[Supplied information]

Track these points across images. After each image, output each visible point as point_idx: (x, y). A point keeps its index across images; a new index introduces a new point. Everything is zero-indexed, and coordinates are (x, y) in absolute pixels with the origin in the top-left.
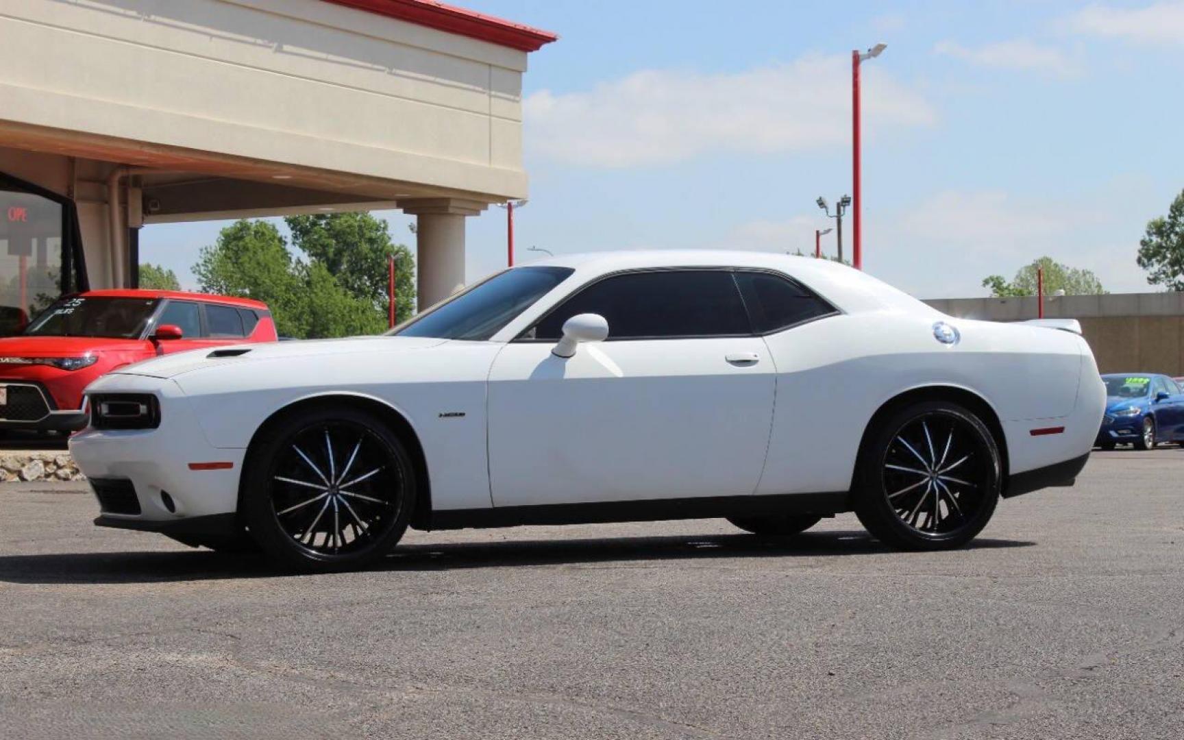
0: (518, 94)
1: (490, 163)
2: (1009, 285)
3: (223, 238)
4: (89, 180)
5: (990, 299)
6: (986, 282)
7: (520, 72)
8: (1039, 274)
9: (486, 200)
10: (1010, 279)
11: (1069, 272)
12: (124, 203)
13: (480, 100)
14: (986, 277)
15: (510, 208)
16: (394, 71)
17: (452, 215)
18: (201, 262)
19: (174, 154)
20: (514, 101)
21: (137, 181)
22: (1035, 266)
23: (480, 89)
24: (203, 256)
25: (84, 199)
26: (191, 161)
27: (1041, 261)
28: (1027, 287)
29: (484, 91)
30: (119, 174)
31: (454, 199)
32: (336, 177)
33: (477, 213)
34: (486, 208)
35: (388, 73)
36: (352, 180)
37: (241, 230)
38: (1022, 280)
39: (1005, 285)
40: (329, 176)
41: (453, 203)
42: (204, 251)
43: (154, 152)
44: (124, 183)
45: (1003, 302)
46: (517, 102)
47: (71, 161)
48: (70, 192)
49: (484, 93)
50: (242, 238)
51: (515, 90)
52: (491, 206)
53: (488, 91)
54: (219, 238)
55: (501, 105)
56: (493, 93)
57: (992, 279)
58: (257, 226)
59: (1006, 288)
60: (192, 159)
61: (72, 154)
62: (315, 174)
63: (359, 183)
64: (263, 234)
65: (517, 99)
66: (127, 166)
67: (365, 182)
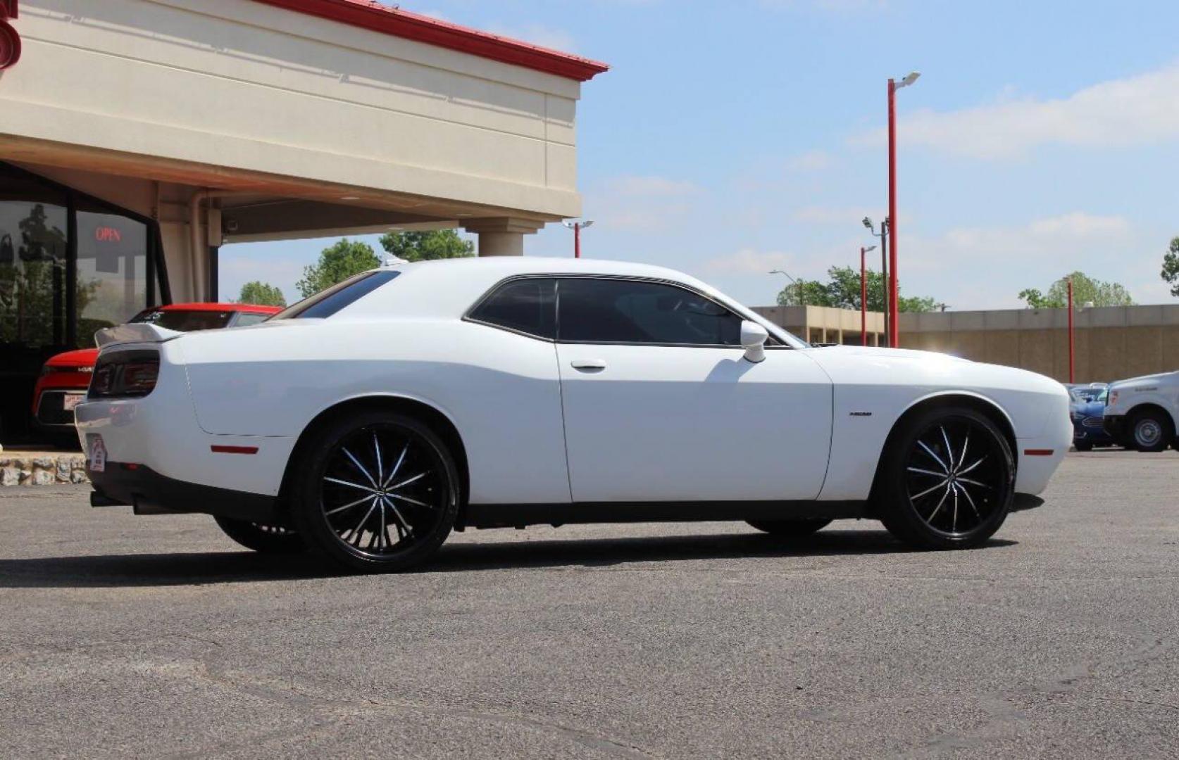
0: (571, 121)
1: (546, 184)
2: (1044, 298)
3: (324, 258)
4: (172, 202)
5: (1026, 310)
6: (1022, 295)
7: (574, 100)
8: (1069, 286)
9: (542, 220)
10: (1044, 292)
11: (1100, 285)
12: (204, 223)
13: (536, 126)
14: (1024, 290)
15: (577, 228)
16: (454, 99)
17: (511, 233)
18: (305, 279)
19: (247, 177)
20: (568, 127)
21: (216, 203)
22: (1066, 279)
23: (536, 116)
24: (307, 274)
25: (170, 220)
26: (263, 183)
27: (1073, 276)
28: (1060, 299)
29: (539, 117)
30: (199, 197)
31: (514, 218)
32: (399, 198)
33: (533, 231)
34: (542, 227)
35: (449, 101)
36: (414, 200)
37: (341, 251)
38: (1055, 293)
39: (1040, 298)
40: (394, 197)
41: (511, 222)
42: (308, 269)
43: (227, 175)
44: (204, 205)
45: (1036, 313)
46: (571, 127)
47: (155, 185)
48: (154, 213)
49: (540, 119)
50: (341, 257)
51: (569, 116)
52: (548, 225)
53: (544, 118)
54: (321, 257)
55: (556, 131)
56: (548, 119)
57: (1028, 292)
58: (355, 247)
59: (1041, 301)
60: (262, 181)
61: (154, 178)
62: (379, 195)
63: (420, 204)
64: (361, 253)
65: (570, 125)
66: (206, 189)
67: (427, 203)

[/Supplied information]

What to do
Substitute "upper-left corner" for "top-left" throughout all the records above and reproduce them otherwise unchanged. Omit the pictures from your output.

Answer to this exercise
Track these points across images. After each image, output each visible point as point_idx: (x, y). A point keeps its index across images; a new index introduces a new point. Everything is zero-indexed, and coordinates are (x, y) in absolute pixels with the origin in the upper-left corner.
0: (518, 94)
1: (490, 163)
2: (1009, 285)
3: (223, 238)
4: (89, 180)
5: (990, 299)
6: (986, 282)
7: (520, 72)
8: (1039, 274)
9: (486, 200)
10: (1010, 279)
11: (1069, 272)
12: (124, 203)
13: (480, 100)
14: (986, 277)
15: (510, 208)
16: (394, 71)
17: (452, 215)
18: (201, 262)
19: (174, 154)
20: (514, 101)
21: (137, 181)
22: (1035, 266)
23: (480, 89)
24: (203, 256)
25: (84, 199)
26: (191, 161)
27: (1041, 261)
28: (1027, 287)
29: (484, 91)
30: (119, 174)
31: (454, 199)
32: (336, 177)
33: (477, 213)
34: (486, 208)
35: (388, 73)
36: (352, 180)
37: (241, 230)
38: (1022, 280)
39: (1005, 285)
40: (329, 176)
41: (453, 203)
42: (204, 251)
43: (154, 152)
44: (124, 183)
45: (1003, 302)
46: (517, 102)
47: (71, 161)
48: (70, 192)
49: (484, 93)
50: (242, 238)
51: (515, 90)
52: (491, 206)
53: (488, 91)
54: (219, 238)
55: (501, 105)
56: (493, 93)
57: (992, 279)
58: (257, 226)
59: (1006, 288)
60: (192, 159)
61: (72, 154)
62: (315, 174)
63: (359, 183)
64: (263, 234)
65: (517, 99)
66: (127, 166)
67: (365, 182)
0: (571, 121)
1: (546, 184)
2: (1044, 298)
3: (324, 258)
4: (172, 202)
5: (1026, 310)
6: (1022, 295)
7: (574, 100)
8: (1069, 286)
9: (542, 220)
10: (1044, 292)
11: (1100, 285)
12: (204, 223)
13: (536, 126)
14: (1024, 290)
15: (577, 228)
16: (454, 99)
17: (511, 233)
18: (305, 279)
19: (247, 177)
20: (568, 127)
21: (216, 203)
22: (1066, 279)
23: (536, 116)
24: (307, 274)
25: (170, 220)
26: (263, 183)
27: (1073, 276)
28: (1060, 299)
29: (539, 117)
30: (199, 197)
31: (514, 218)
32: (399, 198)
33: (533, 231)
34: (542, 227)
35: (449, 101)
36: (414, 200)
37: (341, 251)
38: (1055, 293)
39: (1040, 298)
40: (394, 197)
41: (511, 222)
42: (308, 269)
43: (227, 175)
44: (204, 205)
45: (1036, 313)
46: (571, 127)
47: (155, 185)
48: (154, 213)
49: (540, 119)
50: (341, 257)
51: (569, 116)
52: (548, 225)
53: (544, 118)
54: (321, 257)
55: (556, 131)
56: (548, 119)
57: (1028, 292)
58: (355, 247)
59: (1041, 301)
60: (262, 181)
61: (154, 178)
62: (379, 195)
63: (420, 204)
64: (361, 253)
65: (570, 125)
66: (206, 189)
67: (427, 203)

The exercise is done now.